● ABOUT THIS TASK: Please reproduce every one of the items below with "data groups" renamed to "categories", keeping everything else unchanged. Omit the pictures from your version.

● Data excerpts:
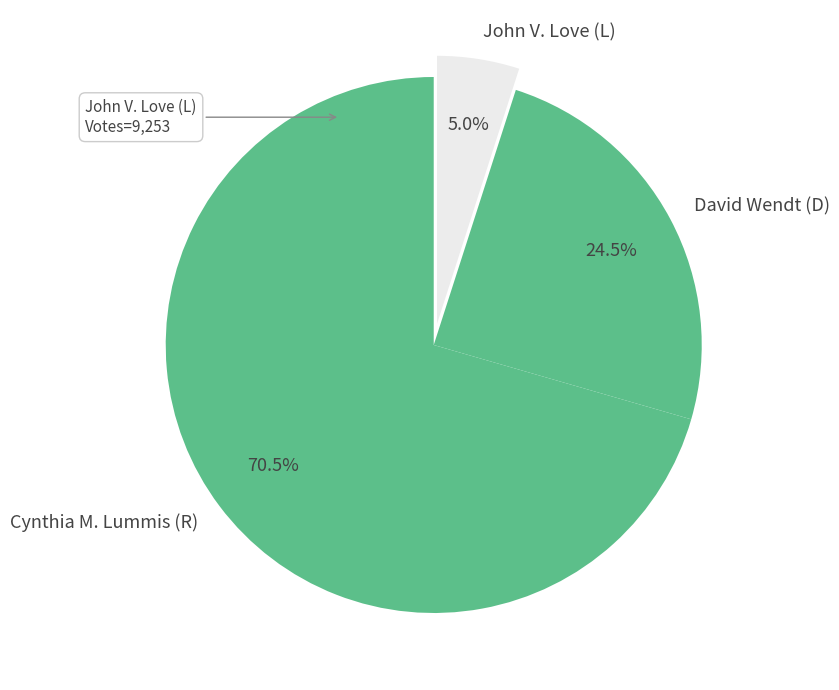

Do John V. Love (L) and Cynthia M. Lummis (R) together represent more than half of the pie?

Yes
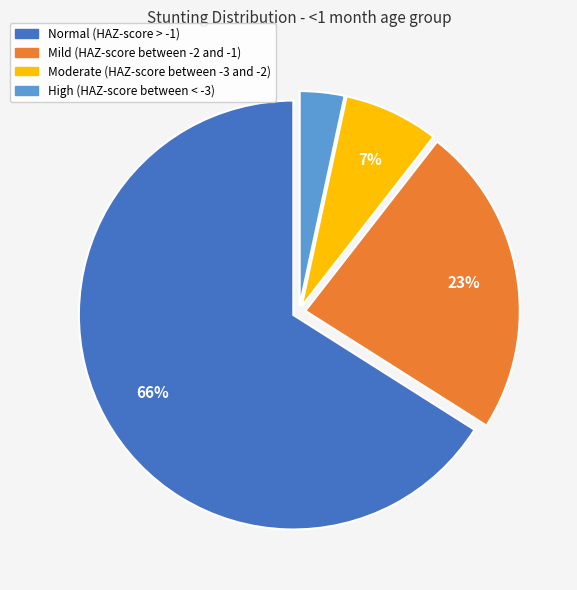

Is there a majority slice in this chart?

Yes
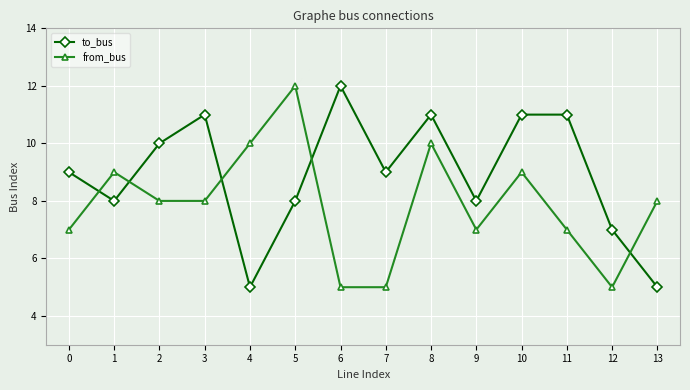

How many distinct data groups are displayed?

2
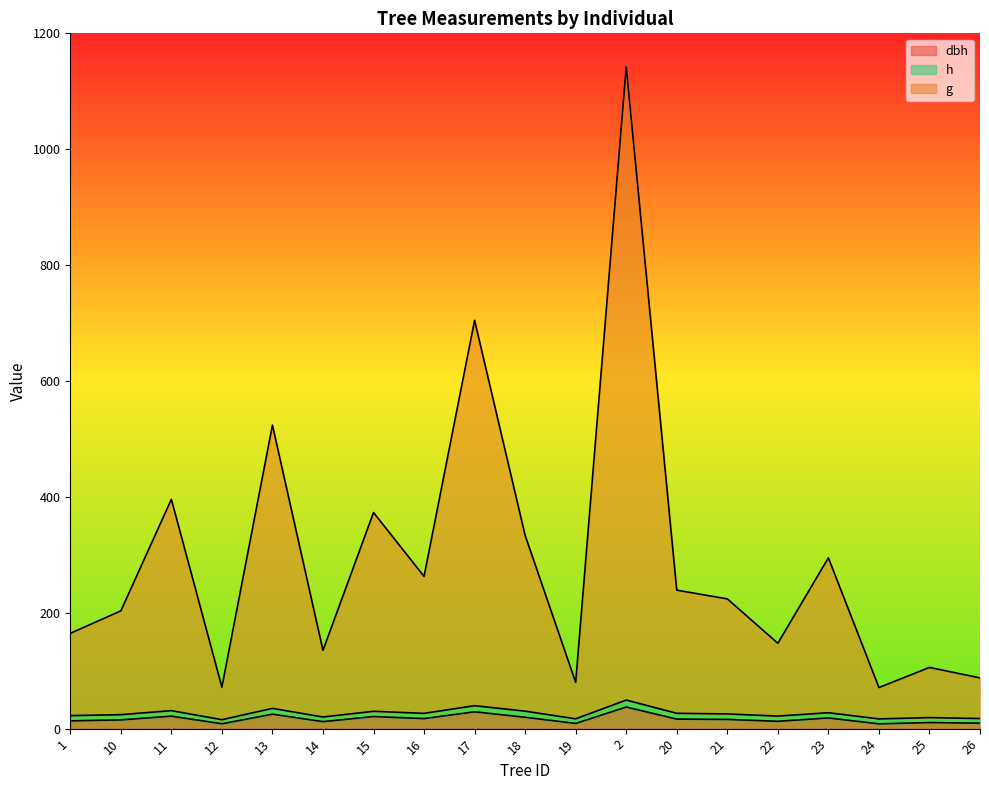

How many interior local valleys does the g series have?

6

● ANSWER FOR THE TASK:
Do John V. Love (L) and Cynthia M. Lummis (R) together represent more than half of the pie?

Yes

Is there a majority slice in this chart?

Yes

How many distinct categories are displayed?

2

How many interior local valleys does the g series have?

6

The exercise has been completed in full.